MATERIAL SUPPLIED:
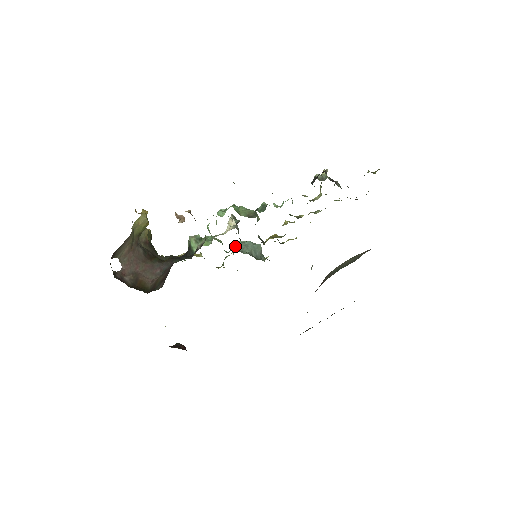
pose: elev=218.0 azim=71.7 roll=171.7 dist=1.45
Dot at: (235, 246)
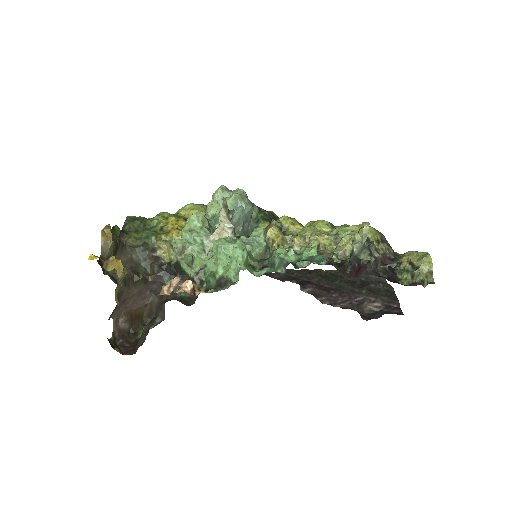
Dot at: occluded
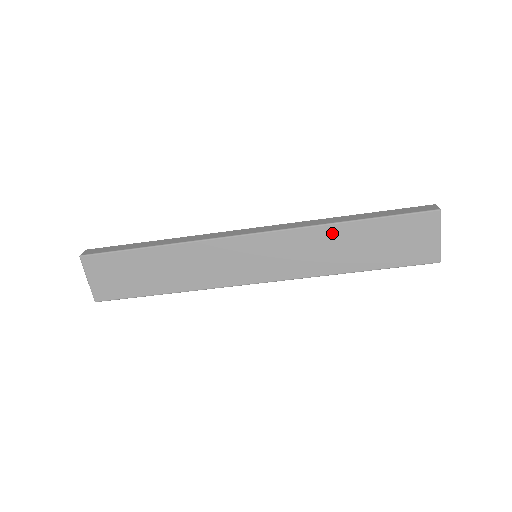
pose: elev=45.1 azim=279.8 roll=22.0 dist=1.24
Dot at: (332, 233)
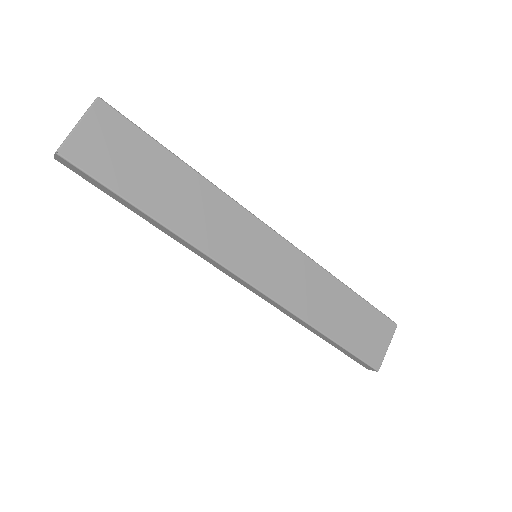
Dot at: (329, 283)
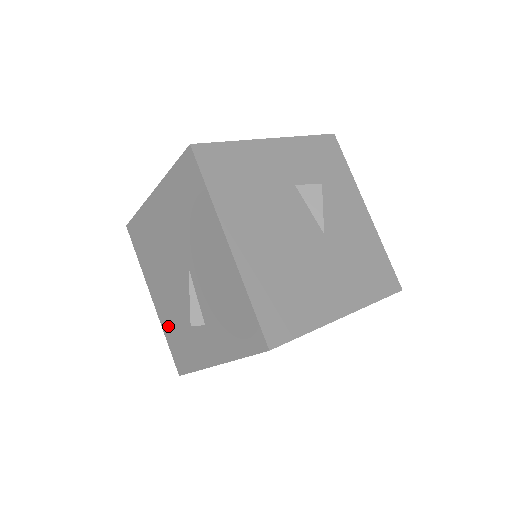
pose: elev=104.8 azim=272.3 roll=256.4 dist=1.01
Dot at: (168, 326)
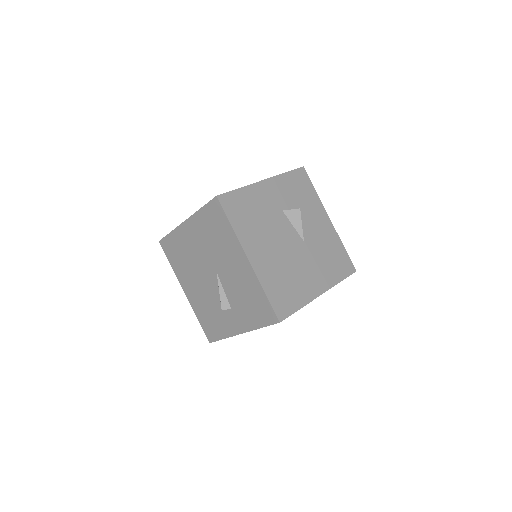
Dot at: (199, 310)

REQUIREMENTS: Lay out the lines above as a Markdown table with the columns Number and Line, numbering each row and skipping blank lines. Leave the pictures out.

EXERCISE SOLUTION:
| Number | Line |
|---|---|
| 1 | pose: elev=218.0 azim=71.7 roll=171.7 dist=1.45 |
| 2 | Dot at: (235, 246) |
| 3 | Dot at: occluded |
| 4 | pose: elev=45.1 azim=279.8 roll=22.0 dist=1.24 |
| 5 | Dot at: (332, 233) |
| 6 | Dot at: (329, 283) |
| 7 | pose: elev=104.8 azim=272.3 roll=256.4 dist=1.01 |
| 8 | Dot at: (168, 326) |
| 9 | Dot at: (199, 310) |